Perché sta aumentando l’abuso dei device digitali?
Perché la tecnologia è sempre più presente e sempre più progettata per essere usata sempre più.

Viviamo in una società sempre più impostata sul “linguaggio” della tecnologia incentrato sulle emozioni e non sui valori, veloce, frammentato, multitasking.

La realtà in carne ed ossa è sempre meno in grado di rispondere a questa nuova forma di vita e di linguaggio e, per questo motivo, le persone usano sempre più la tecnologia per mediare e realizzare il loro rapporto con se stessi, gli altri, la realtà.

Quali problemi di salute psicofisica inducono?
I problemi di salute fisica sono collegati a un eccesso di sedentarietà (dolori alla schiena o incremento del peso), oppure a postura scorretta: dolore alla cervicale per guardare il monitor del telefono, ai polsi per l’uso di mouse o smartphone. I problemi psicologici riguardano competenze come le abilità metacognitive, ossia la capacità di riconoscere i contenuti della propria mente e di quella altrui – emozioni, pensieri, fantasie, desideri, sensazioni fisiche -; capacità di distinguerli e collegarli tra loro e con la realtà esterna; capacità di gestirli, regolarli e quando possibile modificarli con l’azione o il ragionamento. Ma riguardano anche le capacità di attenzione e concentrazione. Si possono ridurre anche le capacità di compassione, gentilezza, pazienza. In caso di patologie, si incrementano i disturbi preesistenti. Maggiore è l’uso della tecnologia, più è difficile superare le proprie difficoltà emotive.
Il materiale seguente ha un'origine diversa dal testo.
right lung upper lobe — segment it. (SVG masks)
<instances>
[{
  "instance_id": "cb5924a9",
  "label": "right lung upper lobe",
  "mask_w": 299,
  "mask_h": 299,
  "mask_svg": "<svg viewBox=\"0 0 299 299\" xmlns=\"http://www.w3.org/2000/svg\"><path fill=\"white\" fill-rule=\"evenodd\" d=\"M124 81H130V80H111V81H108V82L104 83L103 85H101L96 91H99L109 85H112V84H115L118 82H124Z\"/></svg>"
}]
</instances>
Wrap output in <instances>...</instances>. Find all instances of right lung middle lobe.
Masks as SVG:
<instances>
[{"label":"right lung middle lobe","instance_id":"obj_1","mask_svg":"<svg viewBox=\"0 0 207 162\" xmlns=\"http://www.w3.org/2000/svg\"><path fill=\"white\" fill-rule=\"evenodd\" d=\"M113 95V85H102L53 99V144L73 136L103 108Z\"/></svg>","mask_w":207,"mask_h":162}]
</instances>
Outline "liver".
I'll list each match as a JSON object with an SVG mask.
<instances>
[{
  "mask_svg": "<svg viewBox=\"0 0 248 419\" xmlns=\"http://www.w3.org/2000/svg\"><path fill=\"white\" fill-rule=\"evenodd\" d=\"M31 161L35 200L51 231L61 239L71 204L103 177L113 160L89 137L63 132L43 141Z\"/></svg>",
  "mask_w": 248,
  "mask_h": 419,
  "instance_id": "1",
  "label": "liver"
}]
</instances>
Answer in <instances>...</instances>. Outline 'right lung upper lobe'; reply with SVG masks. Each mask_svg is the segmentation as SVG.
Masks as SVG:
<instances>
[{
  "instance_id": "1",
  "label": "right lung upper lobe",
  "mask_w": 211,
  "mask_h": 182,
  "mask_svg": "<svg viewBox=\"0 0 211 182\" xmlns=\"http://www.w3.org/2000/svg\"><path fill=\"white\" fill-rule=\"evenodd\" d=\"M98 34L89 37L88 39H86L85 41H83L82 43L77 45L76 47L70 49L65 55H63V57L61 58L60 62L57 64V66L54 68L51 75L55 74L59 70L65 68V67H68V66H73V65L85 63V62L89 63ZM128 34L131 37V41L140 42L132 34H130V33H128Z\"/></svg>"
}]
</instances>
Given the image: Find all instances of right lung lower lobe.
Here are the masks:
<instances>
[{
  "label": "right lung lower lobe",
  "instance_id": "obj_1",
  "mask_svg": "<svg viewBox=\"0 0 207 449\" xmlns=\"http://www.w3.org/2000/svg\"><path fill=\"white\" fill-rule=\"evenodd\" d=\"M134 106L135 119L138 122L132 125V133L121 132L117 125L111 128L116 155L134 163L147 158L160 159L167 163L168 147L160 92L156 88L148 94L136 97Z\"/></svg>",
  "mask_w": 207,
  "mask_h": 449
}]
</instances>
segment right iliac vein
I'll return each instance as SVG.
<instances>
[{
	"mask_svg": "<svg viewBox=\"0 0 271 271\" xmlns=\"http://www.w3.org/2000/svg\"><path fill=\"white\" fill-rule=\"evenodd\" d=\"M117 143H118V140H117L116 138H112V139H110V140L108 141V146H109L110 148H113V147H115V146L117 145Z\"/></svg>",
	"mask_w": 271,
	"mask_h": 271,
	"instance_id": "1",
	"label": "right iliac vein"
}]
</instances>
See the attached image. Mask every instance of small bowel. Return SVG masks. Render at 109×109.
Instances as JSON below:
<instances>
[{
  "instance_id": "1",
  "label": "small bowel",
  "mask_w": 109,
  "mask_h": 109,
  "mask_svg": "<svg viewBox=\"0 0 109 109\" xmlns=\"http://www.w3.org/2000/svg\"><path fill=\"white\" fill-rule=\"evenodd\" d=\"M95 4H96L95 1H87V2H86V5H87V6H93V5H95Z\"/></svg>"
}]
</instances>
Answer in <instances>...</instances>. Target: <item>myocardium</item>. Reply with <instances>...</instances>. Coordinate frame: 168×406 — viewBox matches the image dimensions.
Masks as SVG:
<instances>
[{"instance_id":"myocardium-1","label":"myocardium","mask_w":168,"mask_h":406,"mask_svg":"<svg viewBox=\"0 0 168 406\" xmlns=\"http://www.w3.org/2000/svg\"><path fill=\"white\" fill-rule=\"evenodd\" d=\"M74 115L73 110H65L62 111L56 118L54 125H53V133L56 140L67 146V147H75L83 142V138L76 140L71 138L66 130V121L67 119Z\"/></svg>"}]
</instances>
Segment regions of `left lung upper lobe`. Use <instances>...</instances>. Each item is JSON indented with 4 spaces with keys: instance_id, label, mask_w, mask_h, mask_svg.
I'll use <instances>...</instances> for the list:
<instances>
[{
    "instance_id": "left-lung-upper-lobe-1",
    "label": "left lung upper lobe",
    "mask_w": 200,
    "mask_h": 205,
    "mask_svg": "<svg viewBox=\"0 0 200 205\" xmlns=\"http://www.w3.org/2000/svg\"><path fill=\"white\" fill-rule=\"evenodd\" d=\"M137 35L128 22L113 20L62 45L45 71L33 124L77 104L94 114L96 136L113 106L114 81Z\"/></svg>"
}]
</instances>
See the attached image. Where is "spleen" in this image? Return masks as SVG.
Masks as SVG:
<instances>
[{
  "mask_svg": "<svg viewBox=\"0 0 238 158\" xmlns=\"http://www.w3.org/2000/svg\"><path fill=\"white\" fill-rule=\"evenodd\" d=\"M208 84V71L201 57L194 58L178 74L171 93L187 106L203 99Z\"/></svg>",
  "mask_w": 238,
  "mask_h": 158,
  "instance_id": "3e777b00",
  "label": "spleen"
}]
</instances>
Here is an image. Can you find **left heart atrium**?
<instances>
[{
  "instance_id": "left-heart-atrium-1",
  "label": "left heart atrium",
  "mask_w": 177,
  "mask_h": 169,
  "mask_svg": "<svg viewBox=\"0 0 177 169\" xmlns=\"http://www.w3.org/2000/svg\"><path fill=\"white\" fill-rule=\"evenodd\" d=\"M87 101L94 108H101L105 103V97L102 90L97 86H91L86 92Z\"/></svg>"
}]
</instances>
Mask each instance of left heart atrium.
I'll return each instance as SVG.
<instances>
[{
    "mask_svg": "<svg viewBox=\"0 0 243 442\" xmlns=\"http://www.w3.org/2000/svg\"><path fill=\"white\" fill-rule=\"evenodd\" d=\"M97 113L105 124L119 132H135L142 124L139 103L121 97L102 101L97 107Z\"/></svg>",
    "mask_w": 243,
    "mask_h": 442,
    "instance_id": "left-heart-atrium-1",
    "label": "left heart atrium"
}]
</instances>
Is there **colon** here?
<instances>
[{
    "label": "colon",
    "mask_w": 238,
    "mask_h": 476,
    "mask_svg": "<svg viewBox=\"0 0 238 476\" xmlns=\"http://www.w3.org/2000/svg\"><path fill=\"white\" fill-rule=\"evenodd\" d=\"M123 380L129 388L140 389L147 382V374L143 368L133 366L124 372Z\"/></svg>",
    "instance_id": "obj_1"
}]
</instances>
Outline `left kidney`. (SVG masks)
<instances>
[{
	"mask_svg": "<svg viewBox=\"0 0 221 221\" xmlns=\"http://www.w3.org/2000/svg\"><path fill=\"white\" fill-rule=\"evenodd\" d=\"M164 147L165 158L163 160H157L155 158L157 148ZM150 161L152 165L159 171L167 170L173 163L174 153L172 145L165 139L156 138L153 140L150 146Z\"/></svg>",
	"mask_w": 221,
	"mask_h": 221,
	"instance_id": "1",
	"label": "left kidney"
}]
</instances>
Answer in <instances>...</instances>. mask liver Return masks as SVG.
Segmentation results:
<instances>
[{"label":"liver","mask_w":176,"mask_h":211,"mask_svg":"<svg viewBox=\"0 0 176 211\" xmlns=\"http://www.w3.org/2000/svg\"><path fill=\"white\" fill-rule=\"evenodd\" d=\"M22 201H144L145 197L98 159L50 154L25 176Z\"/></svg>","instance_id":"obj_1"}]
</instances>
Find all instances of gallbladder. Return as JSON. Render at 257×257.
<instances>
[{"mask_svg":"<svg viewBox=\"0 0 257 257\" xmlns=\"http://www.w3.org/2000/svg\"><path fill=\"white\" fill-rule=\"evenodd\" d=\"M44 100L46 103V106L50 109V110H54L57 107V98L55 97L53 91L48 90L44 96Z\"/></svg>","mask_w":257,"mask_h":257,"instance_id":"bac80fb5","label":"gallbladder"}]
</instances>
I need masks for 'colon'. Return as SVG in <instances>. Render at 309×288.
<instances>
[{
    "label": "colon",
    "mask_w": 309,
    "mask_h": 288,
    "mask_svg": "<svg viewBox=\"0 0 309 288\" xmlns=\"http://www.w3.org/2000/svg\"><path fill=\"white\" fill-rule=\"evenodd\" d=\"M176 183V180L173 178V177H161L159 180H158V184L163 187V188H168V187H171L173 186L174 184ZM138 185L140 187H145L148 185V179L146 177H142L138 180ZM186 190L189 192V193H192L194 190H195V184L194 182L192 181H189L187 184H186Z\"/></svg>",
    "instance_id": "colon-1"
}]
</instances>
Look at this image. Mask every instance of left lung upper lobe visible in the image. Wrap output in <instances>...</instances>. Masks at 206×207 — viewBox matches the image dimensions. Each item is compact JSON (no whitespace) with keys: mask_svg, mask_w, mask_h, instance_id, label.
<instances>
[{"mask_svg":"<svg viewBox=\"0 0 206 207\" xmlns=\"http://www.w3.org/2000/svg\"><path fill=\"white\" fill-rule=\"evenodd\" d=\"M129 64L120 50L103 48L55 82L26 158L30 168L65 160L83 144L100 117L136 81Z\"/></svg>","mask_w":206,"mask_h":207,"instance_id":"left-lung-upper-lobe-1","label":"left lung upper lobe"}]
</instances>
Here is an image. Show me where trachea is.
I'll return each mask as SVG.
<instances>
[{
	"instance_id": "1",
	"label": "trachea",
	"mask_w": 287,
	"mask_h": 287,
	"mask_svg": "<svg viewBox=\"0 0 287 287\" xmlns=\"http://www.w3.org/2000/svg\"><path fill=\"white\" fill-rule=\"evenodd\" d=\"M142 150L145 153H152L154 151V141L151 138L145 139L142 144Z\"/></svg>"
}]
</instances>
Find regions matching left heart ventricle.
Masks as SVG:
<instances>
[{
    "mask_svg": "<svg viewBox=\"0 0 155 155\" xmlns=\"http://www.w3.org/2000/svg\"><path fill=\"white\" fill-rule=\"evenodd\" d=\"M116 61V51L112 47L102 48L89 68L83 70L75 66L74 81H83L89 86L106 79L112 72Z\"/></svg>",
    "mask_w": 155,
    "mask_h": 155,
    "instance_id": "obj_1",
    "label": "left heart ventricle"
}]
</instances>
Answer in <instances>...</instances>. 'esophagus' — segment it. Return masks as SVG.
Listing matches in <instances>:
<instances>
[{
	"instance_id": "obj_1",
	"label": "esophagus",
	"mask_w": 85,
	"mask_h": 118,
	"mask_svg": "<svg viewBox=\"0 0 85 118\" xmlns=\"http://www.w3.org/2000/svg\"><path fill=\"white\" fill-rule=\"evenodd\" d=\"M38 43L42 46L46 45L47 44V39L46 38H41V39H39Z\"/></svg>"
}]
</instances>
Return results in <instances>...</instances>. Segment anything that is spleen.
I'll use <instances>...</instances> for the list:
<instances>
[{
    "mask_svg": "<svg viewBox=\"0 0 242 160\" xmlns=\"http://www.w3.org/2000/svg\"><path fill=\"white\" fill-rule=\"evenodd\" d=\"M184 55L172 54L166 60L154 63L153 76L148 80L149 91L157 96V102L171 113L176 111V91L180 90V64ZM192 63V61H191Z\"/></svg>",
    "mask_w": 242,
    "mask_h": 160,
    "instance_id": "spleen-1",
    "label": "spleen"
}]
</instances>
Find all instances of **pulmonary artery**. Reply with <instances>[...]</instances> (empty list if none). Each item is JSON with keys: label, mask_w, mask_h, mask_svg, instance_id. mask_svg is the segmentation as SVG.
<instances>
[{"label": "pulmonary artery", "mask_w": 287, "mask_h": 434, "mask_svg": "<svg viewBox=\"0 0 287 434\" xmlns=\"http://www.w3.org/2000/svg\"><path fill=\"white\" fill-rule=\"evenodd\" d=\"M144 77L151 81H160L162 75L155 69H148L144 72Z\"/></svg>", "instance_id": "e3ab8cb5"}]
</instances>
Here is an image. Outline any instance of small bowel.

Come è possibile prevenirle? Nei bambini è l’unica dipendenza indotta dagli adulti con l’abitudine di immortalarli con gli smartphone o di piazzarli davanti ai videogame…
Nei bambini è difficile parlare di dipendenza: per loro natura sono profondamente emotivi, tendono ad attaccarsi a qualunque cosa attivi le loro emozioni e non hanno alcuna abilità di regolazione emotiva o di discernimento consapevole. Se gli adulti li abbandonano con un device attraente, ne verranno sicuramente risucchiati. Detto questo,

la prevenzione è fatta di sane attività e relazioni autentiche nella vita reale.

Maggiori sono, più si è protetti. Inoltre, più tardi i bambini usano la tecnologia meglio è. Come nella primissima infanzia è importante la relazione e il gioco con i genitori, crescendo diventano importanti le relazioni con gli altri  l’impegno in attività gratificanti che mettano in gioco le nostre competenze.

Altra cosa fondamentale le attività “contemplative” che richiedano pazienza, mente calma e ferma, concentrazione.

Tra queste la preghiera contemplativa, ma più semplicemente anche la lettura, l’andare a una mostra, il fare una passeggiata in silenzio nella natura.Essere impegnati nella realizzazione di valori e nella creazione di legami affettivi sono due elementi fondamentali, in quanto unicamente umani.

E’ possibile curarle?
Sì. Anzitutto, come ho detto, riprendendo relazioni e attività. Poi occorrono confini chiari all’uso dei device anche impostando degli aiuti (ad esempio filtri). Va chiesto l’aiuto di altre persone. E quando non basta c’è bisogno di una terapia strutturata. Gli adulti vengono seguiti in terapia individuale e, se necessario, anche con l’aiuto farmacologico. In alcuni casi, per sbloccare o accelerare il percorso terapeutico effettuiamo il ricovero presso la nostra comunità a Tuscania. Ogni terapia è un percorso a sé ma gli elementi di base sono tre: attività finalizzate al controllo dei comportamenti problematici; attività di vita sana; lavoro sulle emozioni e sui bisogni interiori che hanno favorito l’insorgere della dipendenza.